The Summer of ’66

By Victor Knowles

It was the summer of 1966, and I was set to enter my junior year in Bible college in August. Three shocking events transpired that sultry summer 50 years ago.

03_Communion_JNOn June 6, civil rights activist James Meredith was shot while traveling in Mississippi. Fortunately, he survived.

A few days later, on July 14, the city of Chicago became the scene of a horrific mass murder when Richard Speck killed eight student nurses.

And just when I thought things couldn’t get worse, on August 1 an ex-Marine, Charles Whitman, barricaded himself atop the University of Texas Tower in Austin. Before that now distant day was done, the sniper had shot and killed 14 people and wounded 32 more.

Sometimes we think “the good old days” were not so bad. Not so. Mankind had barely begun to breathe when Cain killed his brother, Abel.

The Bible says the heart of God was “deeply troubled” (Genesis 6:6) at the “wickedness of the human race” (6:5), and that “the earth is filled with violence because of them” (6:13).

Centuries later, in the parable of the tenants, Jesus spoke of a landowner (God) who sent his servants (the prophets) to collect the fruit from the tenants. Every one of the servants was beaten, stoned or killed. “Last of all, he sent his son to them. ‘They will respect my son,’ he said” (Matthew 21:37). But they didn’t. They killed his son too.

God so loved but the world so hated.

Jesus came into a first-century world filled with death and violence. His love and compassion was met head-on with nails and thorns.

In “Indifference,” poet George Studdart-Kennedy wrote of Jesus’ crucifixion:

They crowned Him with a crown of thorns, red were His wounds and deep,

For those were crude and cruel days, and human flesh was cheap.

And herein lies the miracle of Calvary and Communion.
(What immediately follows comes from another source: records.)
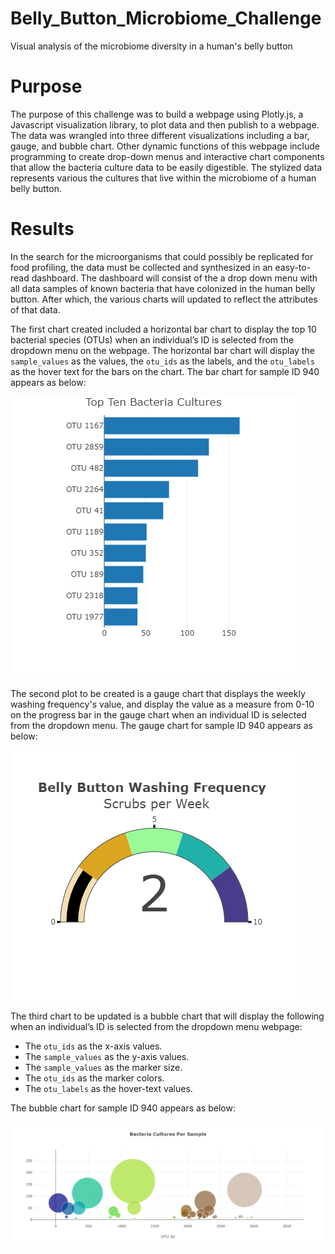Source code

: # Belly_Button_Microbiome_Challenge
Visual analysis of the microbiome diversity in a human's belly button

# Purpose
The purpose of this challenge was to build a webpage using Plotly.js, a Javascript visualization library, to plot data and then publish to a webpage. The data was wrangled into three different visualizations including a bar, gauge, and bubble chart. Other dynamic functions of this webpage include programming to create drop-down menus and interactive chart components that allow the bacteria culture data to be easily digestible. The stylized data represents various the cultures that live within the microbiome of a human belly button. 

# Results
In the search for the microorganisms that could possibly be replicated for food profiling, the data must be collected and synthesized in an easy-to-read dashboard. The dashboard will consist of the a drop down menu with all data samples of known bacteria that have colonized in the human belly button. After which, the various charts will updated to reflect the attributes of that data. 

The first chart created included a horizontal bar chart to display the top 10 bacterial species (OTUs) when an individual’s ID is selected from the dropdown menu on the webpage. The horizontal bar chart will display the `sample_values` as the values, the `otu_ids` as the labels, and the `otu_labels` as the hover text for the bars on the chart. The bar chart for sample ID 940 appears as below:

![Bar_Chart_Belly_Button](./Images/bar_chart.png)

The second plot to be created is a gauge chart that displays the weekly washing frequency's value, and display the value as a measure from 0-10 on the progress bar in the gauge chart when an individual ID is selected from the dropdown menu. The gauge chart for sample ID 940 appears as below:

![Gauge_Chart_Belly_Button](./Images/gauge_chart.png)

The third chart to be updated is a bubble chart that will display the following when an individual’s ID is selected from the dropdown menu webpage:

- The `otu_ids` as the x-axis values.
- The `sample_values` as the y-axis values.
- The `sample_values` as the marker size.
- The `otu_ids` as the marker colors.
- The `otu_labels` as the hover-text values.

The bubble chart for sample ID 940 appears as below:

![Bubble_Chart_Belly_Button](./Images/bubble_chart.png)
“You see, at just the right time, when we were still powerless, Christ died for the ungodly. Very rarely will anyone die for a righteous person, though for a good person someone might possibly dare to die. But God demonstrates his own love for us in this: While we were still sinners, Christ died for us” (Romans 5:6-8).

The broken bread and crimson cup remind us of our sin—and God’s amazing love for sinners.

Victor Knowles is founder and president of POEM (Peace on Earth Ministries), Joplin, Missouri.